Seminars and Events

Artificial Intelligence Seminar

Do Blind AI Navigation Agents Build Maps?

Event Details

The embodiment hypothesis is the idea that “intelligence emerges in the interaction of an agent with an environment and as a result of sensorimotor activity”. Imagine walking up to a home robot and asking “Hey robot – can you go check if my laptop is on my desk? And if so, bring it to me”. Or asking an egocentric AI assistant (operating on your smart glasses): “Hey – where did I last see my keys?”. In order to be successful, such an embodied agent would need a range of skills – visual perception (to recognize & map scenes and objects), language understanding (to translate questions and instructions into actions), and action (to move and find things in a changing environment). I will first give an overview of work happening at my groups at Georgia Tech and with collaborators at FAIR building up to this grand goal of embodied AI.

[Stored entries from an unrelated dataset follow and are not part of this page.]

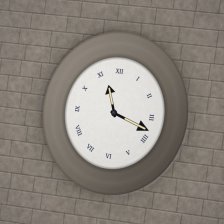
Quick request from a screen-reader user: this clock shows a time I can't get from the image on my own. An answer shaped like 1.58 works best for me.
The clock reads 11.18
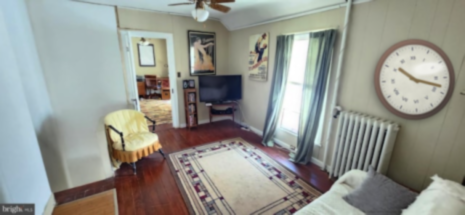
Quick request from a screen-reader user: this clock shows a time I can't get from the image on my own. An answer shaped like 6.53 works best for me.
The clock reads 10.18
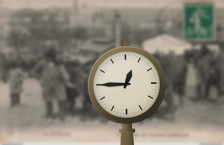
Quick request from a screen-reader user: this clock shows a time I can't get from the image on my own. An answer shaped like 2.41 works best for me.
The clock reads 12.45
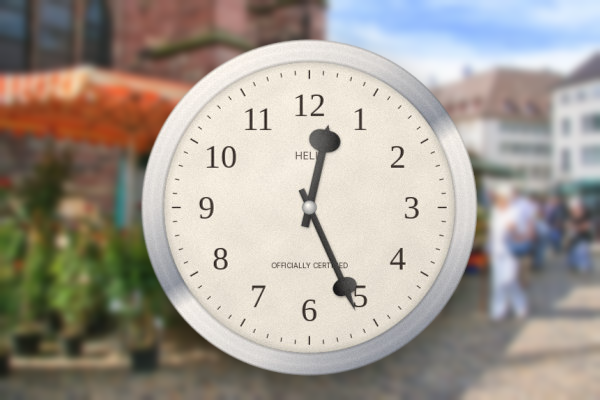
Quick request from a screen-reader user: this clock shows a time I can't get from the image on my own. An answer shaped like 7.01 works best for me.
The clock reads 12.26
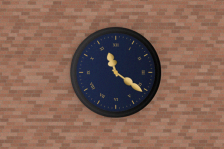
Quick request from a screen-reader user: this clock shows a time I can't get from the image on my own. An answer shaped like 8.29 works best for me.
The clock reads 11.21
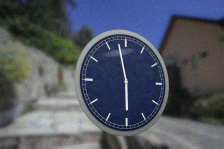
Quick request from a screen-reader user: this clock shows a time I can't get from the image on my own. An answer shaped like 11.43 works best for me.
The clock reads 5.58
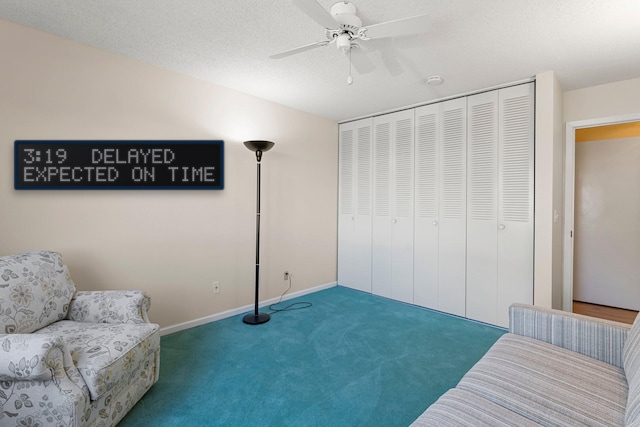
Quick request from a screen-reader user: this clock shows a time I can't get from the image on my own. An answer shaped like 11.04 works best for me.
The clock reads 3.19
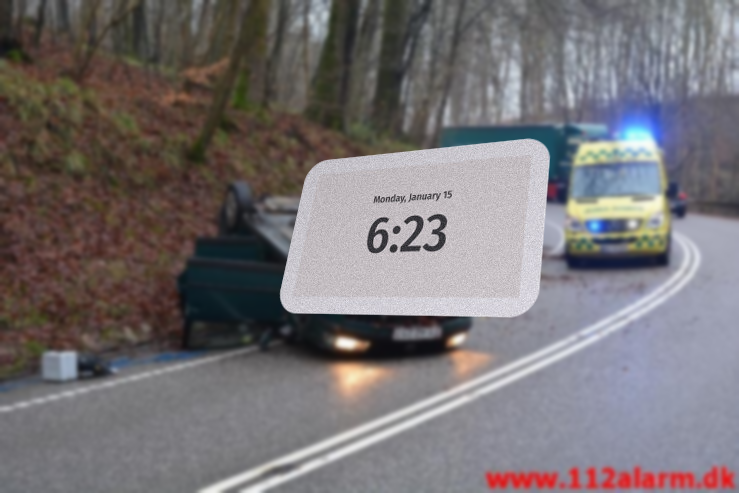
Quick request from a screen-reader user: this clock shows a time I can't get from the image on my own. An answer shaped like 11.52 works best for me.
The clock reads 6.23
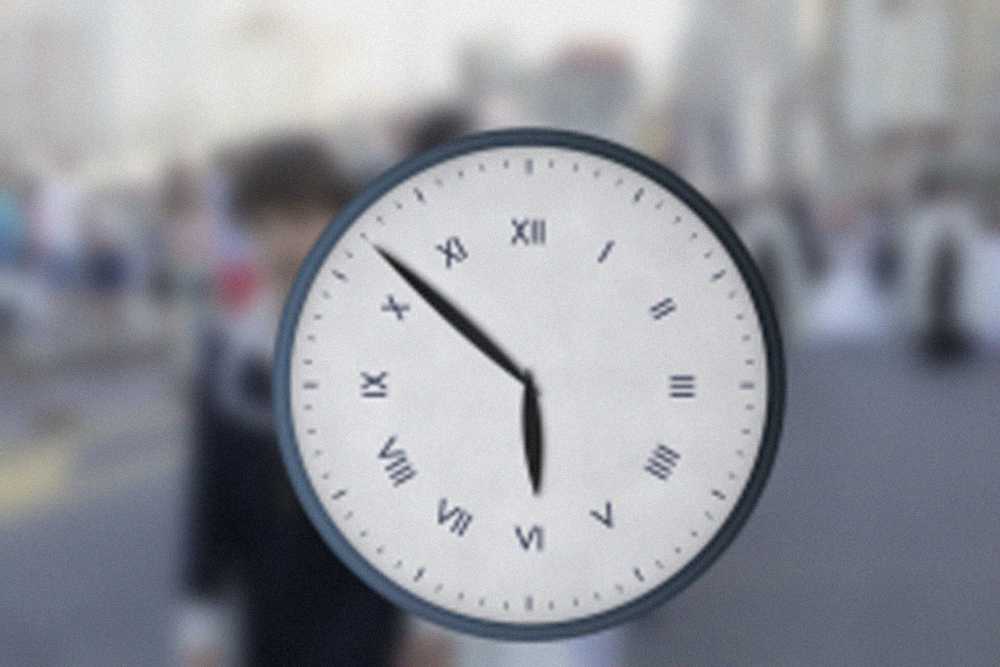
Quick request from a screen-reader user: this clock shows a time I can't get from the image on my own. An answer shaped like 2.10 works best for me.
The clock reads 5.52
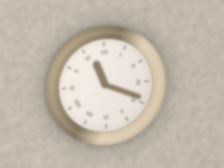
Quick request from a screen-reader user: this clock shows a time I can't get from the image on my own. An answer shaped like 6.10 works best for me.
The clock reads 11.19
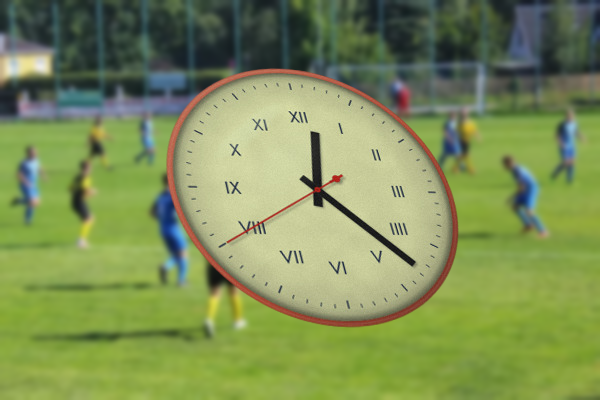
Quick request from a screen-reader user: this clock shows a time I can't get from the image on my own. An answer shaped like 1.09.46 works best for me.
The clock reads 12.22.40
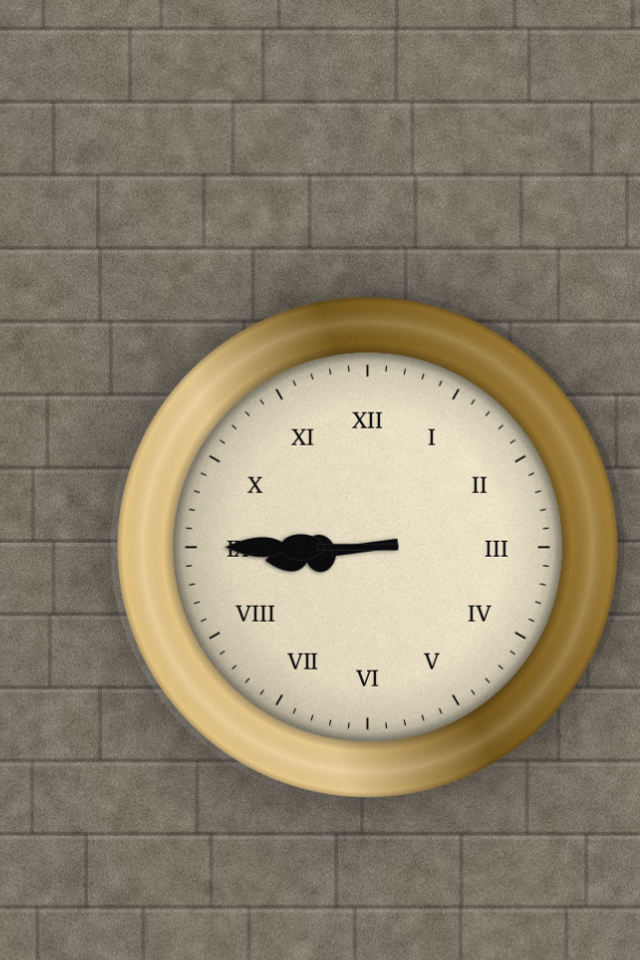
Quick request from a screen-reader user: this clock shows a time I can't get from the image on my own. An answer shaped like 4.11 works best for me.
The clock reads 8.45
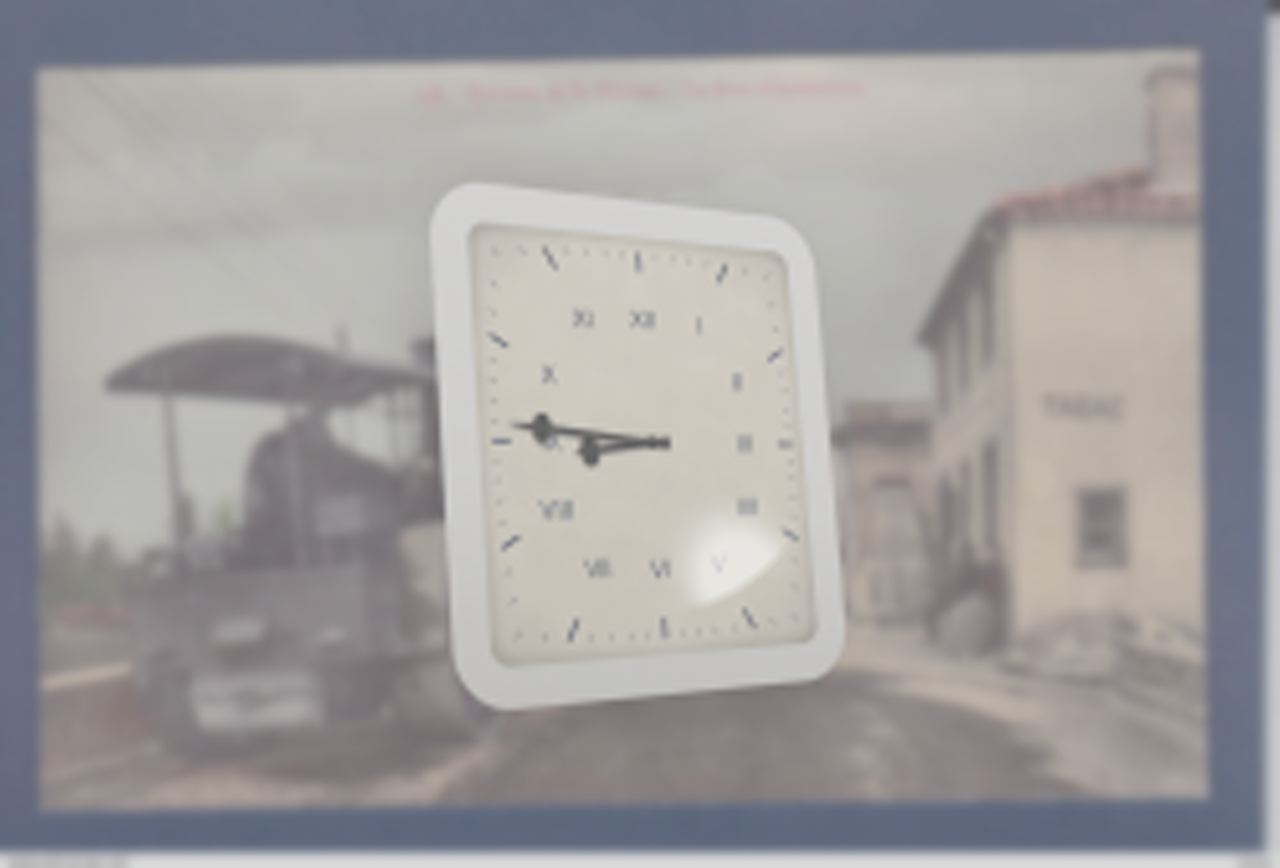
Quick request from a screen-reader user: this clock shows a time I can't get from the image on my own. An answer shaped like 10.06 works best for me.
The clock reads 8.46
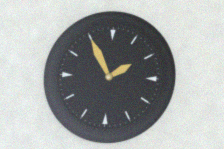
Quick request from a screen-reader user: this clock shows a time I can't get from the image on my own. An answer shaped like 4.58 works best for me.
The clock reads 1.55
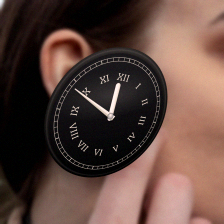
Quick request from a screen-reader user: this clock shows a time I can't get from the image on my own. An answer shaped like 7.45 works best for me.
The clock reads 11.49
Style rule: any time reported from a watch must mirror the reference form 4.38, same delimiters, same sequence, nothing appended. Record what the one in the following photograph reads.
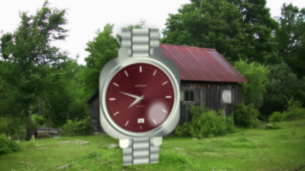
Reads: 7.48
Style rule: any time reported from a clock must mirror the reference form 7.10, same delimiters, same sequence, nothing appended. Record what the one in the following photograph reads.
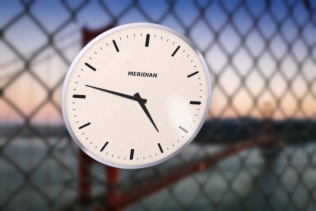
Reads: 4.47
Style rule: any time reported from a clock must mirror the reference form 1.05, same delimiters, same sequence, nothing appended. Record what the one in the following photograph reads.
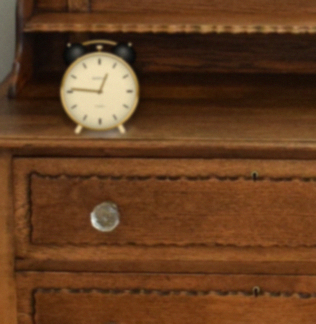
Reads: 12.46
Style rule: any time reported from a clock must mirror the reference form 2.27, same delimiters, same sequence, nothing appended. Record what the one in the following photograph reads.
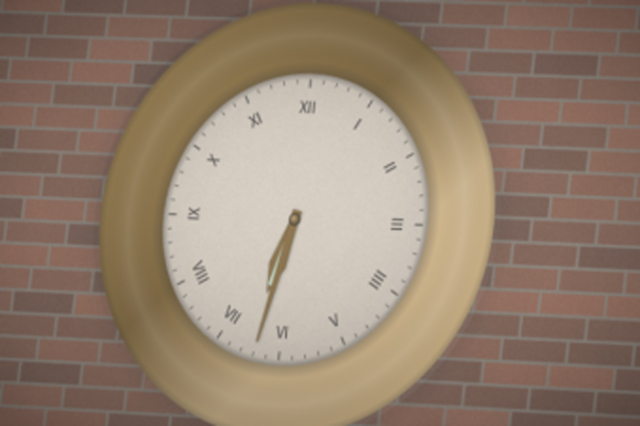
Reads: 6.32
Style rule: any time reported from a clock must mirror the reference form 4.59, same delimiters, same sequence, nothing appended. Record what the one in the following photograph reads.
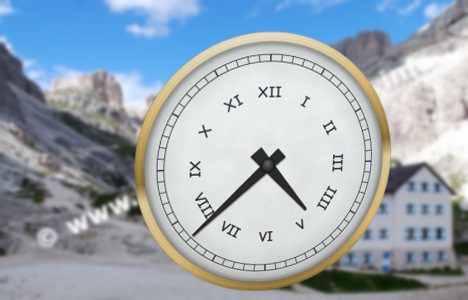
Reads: 4.38
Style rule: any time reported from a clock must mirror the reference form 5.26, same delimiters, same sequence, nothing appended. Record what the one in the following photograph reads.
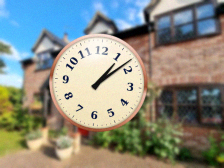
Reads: 1.08
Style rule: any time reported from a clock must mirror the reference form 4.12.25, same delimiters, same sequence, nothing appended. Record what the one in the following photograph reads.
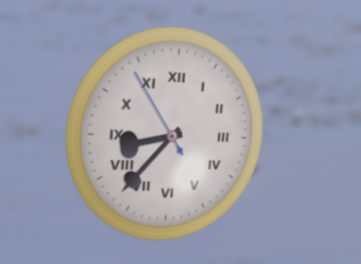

Next, I will dive into a recent project where we asked if machines – specifically, navigation agents – build cognitive maps. Specifically, we train ‘blind’ AI agents – with sensing limited to only egomotion – to perform PointGoal navigation (‘go to delta-x, delta-y relative to start’) via reinforcement learning. We find that blind AI agents are surprisingly effective navigators in unseen environments (~95% success). Further still, we find that (1) these blind AI agents utilize memory over long horizons (remembering ~1,000 steps of past experience in an episode); (2) this memory enables them to take shortcuts, i.e. efficiently travel through previously unexplored parts of the environment; (3) there is emergence of maps in this memory, i.e. a detailed occupancy grid of the environment can be decoded from the agent memory; and (4) the emergent maps are selective and task dependent – the agent forgets unnecessary excursions and only remembers the end points of such detours. Overall, our experiments and analysis show that blind AI agents take shortcuts and build cognitive maps purely from learning to navigate, suggesting that cognitive maps may be a natural solution to the problem of navigation and shedding light on the internal workings of AI navigation agents.

Speaker Bio

Dhruv Batra is an Associate Professor in the School of Interactive Computing at Georgia Tech and a Research Scientist at Facebook AI Research (FAIR). The long-term goal of his research is to develop agents that 'see' (or more generally perceive their environment through vision, audition, or other senses), 'talk' (i.e. hold a natural language dialog grounded in their environment), 'act' (e.g. navigate their environment and interact with it to accomplish goals), and 'reason' (i.e., consider the long-term consequences of their actions). He is a recipient of the Presidential Early Career Award for Scientists and Engineers (PECASE) 2019, a number of young researcher awards (ECASE-Army award 2018, ONR YIP award 2017, NSF CAREER award 2014, ARO YIP award 2014), and several best paper awards and nominations (ICCV 2019, EMNLP 2017) and teaching commendations. His research is supported by NSF, ARO, ARL, ONR, DARPA, Amazon, Google, Microsoft, and NVIDIA. Research from his lab has been extensively covered in the media (with varying levels of accuracy) at CNN, BBC, CNBC, Bloomberg Business, The Boston Globe, MIT Technology Review, Newsweek, The Verge, New Scientist, and NPR.